One can follow the same line of argumentation with regards to economic and social policies. For example, it is impossible to prove whether only a free market policy can solve the housing problem in Israel, and excuse the lack of success so far on the fact that the market is not really free (for example, with regards to the supply of land). Equally, one cannot prove that only a policy of deep government involvement in the construction and distribution of apartments will deal with the problem effectively, and at a reasonable cost to the state, whose resources are limited, though in the first decade of the state’s existence it certainly worked. Presumably the solution must involve elements from both approaches – neither economic Left nor economic Right.
Or take the example of the demand, made by Yair Lapid and others, that the haredim share in bearing the economic and defense burdens. Certainly in an ideal world everyone should bear the same burdens, in order to enjoy the same rights.

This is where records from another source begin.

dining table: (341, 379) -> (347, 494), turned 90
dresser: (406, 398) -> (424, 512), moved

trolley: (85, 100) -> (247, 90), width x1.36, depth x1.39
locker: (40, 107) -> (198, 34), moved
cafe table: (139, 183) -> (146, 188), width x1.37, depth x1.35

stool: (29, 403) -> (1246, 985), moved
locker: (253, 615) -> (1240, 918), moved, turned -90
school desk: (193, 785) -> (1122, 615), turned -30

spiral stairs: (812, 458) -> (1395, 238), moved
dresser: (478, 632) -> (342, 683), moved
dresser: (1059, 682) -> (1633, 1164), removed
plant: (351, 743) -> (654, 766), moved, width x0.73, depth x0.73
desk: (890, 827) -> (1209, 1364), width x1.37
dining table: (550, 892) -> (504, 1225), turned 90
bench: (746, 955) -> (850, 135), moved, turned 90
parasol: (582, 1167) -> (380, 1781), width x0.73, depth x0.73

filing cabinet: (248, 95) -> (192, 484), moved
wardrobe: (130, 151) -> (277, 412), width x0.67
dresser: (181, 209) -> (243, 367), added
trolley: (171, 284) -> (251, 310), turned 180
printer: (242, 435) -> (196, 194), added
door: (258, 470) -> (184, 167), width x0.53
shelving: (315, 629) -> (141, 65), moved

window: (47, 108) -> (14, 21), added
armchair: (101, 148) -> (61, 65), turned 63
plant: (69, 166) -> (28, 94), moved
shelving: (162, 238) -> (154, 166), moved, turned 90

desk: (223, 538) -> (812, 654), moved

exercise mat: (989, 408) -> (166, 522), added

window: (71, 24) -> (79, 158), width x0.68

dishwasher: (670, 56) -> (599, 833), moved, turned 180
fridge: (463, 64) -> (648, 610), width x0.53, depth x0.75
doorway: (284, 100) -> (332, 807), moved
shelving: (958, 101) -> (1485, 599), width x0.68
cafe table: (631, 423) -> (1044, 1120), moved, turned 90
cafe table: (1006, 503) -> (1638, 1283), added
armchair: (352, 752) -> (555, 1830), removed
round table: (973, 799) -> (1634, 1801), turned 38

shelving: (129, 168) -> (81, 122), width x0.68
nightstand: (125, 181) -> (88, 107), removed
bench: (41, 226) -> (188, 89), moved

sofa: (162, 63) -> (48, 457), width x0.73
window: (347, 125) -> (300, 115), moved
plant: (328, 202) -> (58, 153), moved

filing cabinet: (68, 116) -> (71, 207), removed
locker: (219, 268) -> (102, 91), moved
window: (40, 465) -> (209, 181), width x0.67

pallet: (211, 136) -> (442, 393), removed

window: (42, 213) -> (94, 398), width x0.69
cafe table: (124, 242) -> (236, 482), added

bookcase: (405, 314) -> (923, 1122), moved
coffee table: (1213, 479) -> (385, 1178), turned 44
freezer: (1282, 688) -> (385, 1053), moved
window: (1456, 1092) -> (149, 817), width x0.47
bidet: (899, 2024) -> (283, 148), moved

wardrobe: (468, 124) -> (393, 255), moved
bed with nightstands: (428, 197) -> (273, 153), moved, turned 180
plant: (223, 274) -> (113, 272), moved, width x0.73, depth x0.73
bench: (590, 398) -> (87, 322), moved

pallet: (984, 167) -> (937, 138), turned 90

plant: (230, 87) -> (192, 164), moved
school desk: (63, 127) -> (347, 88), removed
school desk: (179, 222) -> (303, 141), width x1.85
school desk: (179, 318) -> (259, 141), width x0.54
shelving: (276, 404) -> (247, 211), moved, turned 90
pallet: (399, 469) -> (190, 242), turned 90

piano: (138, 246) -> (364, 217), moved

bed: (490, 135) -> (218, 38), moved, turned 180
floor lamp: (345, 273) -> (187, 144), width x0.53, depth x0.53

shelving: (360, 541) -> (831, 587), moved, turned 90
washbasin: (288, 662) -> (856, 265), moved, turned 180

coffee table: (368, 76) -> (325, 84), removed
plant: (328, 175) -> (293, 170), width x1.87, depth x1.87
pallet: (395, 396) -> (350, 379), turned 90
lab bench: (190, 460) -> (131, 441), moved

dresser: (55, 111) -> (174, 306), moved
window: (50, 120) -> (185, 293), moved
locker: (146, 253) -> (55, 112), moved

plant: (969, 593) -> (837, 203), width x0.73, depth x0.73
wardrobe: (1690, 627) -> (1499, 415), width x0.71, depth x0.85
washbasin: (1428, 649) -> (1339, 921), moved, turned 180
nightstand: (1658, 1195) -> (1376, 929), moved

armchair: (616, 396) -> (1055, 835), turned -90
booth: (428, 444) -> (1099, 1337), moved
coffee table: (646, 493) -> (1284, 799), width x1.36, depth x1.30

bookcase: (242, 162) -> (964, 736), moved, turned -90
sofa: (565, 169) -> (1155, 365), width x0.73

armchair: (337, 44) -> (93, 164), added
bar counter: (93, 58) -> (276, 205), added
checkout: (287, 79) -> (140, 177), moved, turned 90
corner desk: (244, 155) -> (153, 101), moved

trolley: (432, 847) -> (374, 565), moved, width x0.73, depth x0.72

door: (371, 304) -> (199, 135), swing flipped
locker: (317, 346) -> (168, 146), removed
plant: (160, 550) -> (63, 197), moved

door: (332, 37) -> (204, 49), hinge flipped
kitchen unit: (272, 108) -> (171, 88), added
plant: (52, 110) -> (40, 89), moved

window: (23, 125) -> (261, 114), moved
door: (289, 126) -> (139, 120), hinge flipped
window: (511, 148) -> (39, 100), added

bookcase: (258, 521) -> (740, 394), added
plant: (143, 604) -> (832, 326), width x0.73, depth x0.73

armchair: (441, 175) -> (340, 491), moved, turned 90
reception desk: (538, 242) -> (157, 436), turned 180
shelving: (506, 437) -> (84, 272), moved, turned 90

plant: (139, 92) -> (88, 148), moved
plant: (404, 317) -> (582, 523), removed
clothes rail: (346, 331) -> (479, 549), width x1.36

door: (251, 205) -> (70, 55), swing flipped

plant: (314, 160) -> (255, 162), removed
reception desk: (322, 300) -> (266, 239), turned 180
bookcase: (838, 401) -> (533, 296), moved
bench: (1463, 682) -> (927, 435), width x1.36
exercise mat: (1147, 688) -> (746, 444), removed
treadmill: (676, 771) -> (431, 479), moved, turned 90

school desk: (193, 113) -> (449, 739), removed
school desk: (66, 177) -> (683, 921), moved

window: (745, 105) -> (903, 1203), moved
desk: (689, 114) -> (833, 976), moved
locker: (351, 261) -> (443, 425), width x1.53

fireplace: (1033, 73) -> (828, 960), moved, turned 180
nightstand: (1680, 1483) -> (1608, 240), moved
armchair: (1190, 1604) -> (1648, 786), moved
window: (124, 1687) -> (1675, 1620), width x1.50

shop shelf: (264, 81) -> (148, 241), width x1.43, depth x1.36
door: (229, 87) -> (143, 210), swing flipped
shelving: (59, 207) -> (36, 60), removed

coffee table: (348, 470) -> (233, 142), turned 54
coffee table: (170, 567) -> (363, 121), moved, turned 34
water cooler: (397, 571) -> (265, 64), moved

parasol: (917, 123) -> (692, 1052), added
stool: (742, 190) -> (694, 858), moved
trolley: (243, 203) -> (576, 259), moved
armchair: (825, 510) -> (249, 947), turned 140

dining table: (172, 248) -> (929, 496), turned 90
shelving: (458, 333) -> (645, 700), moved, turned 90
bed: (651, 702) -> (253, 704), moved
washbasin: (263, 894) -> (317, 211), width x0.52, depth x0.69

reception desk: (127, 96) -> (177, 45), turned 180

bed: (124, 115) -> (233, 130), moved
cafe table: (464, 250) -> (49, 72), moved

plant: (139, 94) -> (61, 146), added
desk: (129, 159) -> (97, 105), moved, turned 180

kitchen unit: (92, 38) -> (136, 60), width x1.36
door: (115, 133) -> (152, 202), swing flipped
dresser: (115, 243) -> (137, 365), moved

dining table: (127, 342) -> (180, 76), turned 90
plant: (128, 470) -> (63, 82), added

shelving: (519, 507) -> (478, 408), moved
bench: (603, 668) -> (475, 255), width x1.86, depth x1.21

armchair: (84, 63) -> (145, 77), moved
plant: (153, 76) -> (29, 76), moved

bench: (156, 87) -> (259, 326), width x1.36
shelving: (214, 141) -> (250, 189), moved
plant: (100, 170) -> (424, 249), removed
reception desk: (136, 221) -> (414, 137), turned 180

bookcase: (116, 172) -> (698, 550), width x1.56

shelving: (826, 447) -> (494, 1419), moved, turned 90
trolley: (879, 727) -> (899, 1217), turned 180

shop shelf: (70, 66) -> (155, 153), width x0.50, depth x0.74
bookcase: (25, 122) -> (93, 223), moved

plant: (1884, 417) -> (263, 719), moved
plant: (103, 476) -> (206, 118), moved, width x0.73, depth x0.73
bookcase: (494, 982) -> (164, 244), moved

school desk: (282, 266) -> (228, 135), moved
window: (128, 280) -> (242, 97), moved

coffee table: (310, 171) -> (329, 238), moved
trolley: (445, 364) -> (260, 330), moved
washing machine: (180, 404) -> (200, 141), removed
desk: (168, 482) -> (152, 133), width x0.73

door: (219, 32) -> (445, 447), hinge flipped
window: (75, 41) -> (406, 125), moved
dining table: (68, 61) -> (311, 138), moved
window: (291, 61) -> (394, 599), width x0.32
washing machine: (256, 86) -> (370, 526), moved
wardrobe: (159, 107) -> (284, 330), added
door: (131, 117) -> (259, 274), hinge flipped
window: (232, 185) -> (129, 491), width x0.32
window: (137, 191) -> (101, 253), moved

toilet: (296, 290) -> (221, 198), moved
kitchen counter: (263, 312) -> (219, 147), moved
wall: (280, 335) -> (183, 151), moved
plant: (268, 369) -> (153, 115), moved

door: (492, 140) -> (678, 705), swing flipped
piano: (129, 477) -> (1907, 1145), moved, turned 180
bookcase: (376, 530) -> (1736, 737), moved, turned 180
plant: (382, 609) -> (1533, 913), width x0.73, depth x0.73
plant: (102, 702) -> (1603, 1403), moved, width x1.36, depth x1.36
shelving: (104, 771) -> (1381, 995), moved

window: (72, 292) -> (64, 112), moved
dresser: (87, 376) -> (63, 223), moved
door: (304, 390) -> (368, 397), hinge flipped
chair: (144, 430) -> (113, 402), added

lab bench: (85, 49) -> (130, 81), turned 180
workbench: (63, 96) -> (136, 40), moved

However, Lapid’s position , as justified as it may be, ignores the question of whether the price the non-haredi, but especially secular Jewish society will be called upon to pay in terms of a reversal in the status of women in the IDF and the workplace should a major increase in the enlistment of haredim to the IDF and their greater integration in the economy occur is acceptable.
After all, the haredim are no longer a tiny minority, and are rapidly to approaching 10 percent of the Jewish population.
The haredim themselves, as one of the most extreme parts of the population when it comes to rigid dogmatism, will have to learn that they might think that they “know,” but that this “knowledge” is full of holes, like Swiss cheese, as developments within the haredi community itself demonstrate in such spheres as the use of the internet and women’s representation.
In short, though we are going to hear a lot of dogmatic statements in the next 12 weeks coming from the Right (which is not necessarily right) versus the Left (which is not necessarily wrong), religious versus secular, social-democrat versus neo-liberal etc., the truth is much more pragmatic. In the final reckoning it isn’t a zero-sum game we are engaged in, and what we should be hoping for is an election result that will come up with a combination of coalition partners which is more pragmatic and result-motivated what we had in our 33th government.
It isn’t just the make-up of the next government that is important, but who will stand at its head. Hopefully it will be someone who is motivated by the desire to find solutions to the burning problems on the national agenda, rather than by his personal ambition to survive politically at any cost. In other words, not Netanyahu.
The writer is a retired Knesset employee.